=== WHAT YOU HAVE TO DO ===
I need the lines below from the one with "table lamp (<region>347, 200, 371, 237</region>)" down to the one with "white curtain (<region>294, 121, 317, 246</region>)" reproduced exactly, both ends included, and nothing else.
* * * *
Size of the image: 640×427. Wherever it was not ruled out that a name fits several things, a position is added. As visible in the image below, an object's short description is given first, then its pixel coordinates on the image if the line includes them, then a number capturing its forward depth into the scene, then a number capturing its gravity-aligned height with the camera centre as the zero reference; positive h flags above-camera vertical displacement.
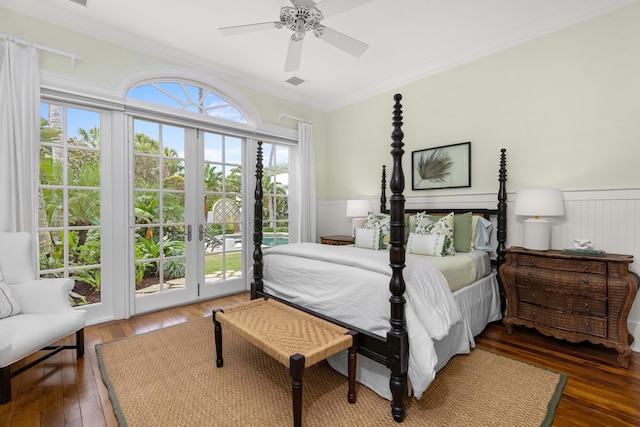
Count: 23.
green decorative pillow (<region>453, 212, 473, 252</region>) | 3.15 -0.23
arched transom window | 3.46 +1.35
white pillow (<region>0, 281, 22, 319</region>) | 2.11 -0.66
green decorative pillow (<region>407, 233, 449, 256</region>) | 2.94 -0.34
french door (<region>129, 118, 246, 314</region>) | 3.47 -0.07
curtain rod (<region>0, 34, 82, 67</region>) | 2.56 +1.44
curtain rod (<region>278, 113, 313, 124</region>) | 4.57 +1.40
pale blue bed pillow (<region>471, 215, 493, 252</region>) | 3.27 -0.25
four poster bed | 1.75 -0.61
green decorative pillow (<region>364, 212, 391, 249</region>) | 3.41 -0.17
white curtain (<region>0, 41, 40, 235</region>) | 2.54 +0.63
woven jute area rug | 1.73 -1.18
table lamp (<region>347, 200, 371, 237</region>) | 4.30 +0.00
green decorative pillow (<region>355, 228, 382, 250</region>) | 3.36 -0.32
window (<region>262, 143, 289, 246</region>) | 4.66 +0.24
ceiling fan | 2.29 +1.50
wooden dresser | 2.27 -0.69
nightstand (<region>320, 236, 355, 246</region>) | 4.20 -0.43
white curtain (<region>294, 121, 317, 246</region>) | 4.75 +0.39
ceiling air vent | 4.21 +1.81
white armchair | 1.86 -0.75
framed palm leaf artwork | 3.59 +0.53
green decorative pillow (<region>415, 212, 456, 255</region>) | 3.00 -0.18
* * * *
=== FINISHED TASK ===
table lamp (<region>347, 200, 371, 237</region>) | 4.30 +0.00
green decorative pillow (<region>355, 228, 382, 250</region>) | 3.36 -0.32
window (<region>262, 143, 289, 246</region>) | 4.66 +0.24
ceiling fan | 2.29 +1.50
wooden dresser | 2.27 -0.69
nightstand (<region>320, 236, 355, 246</region>) | 4.20 -0.43
white curtain (<region>294, 121, 317, 246</region>) | 4.75 +0.39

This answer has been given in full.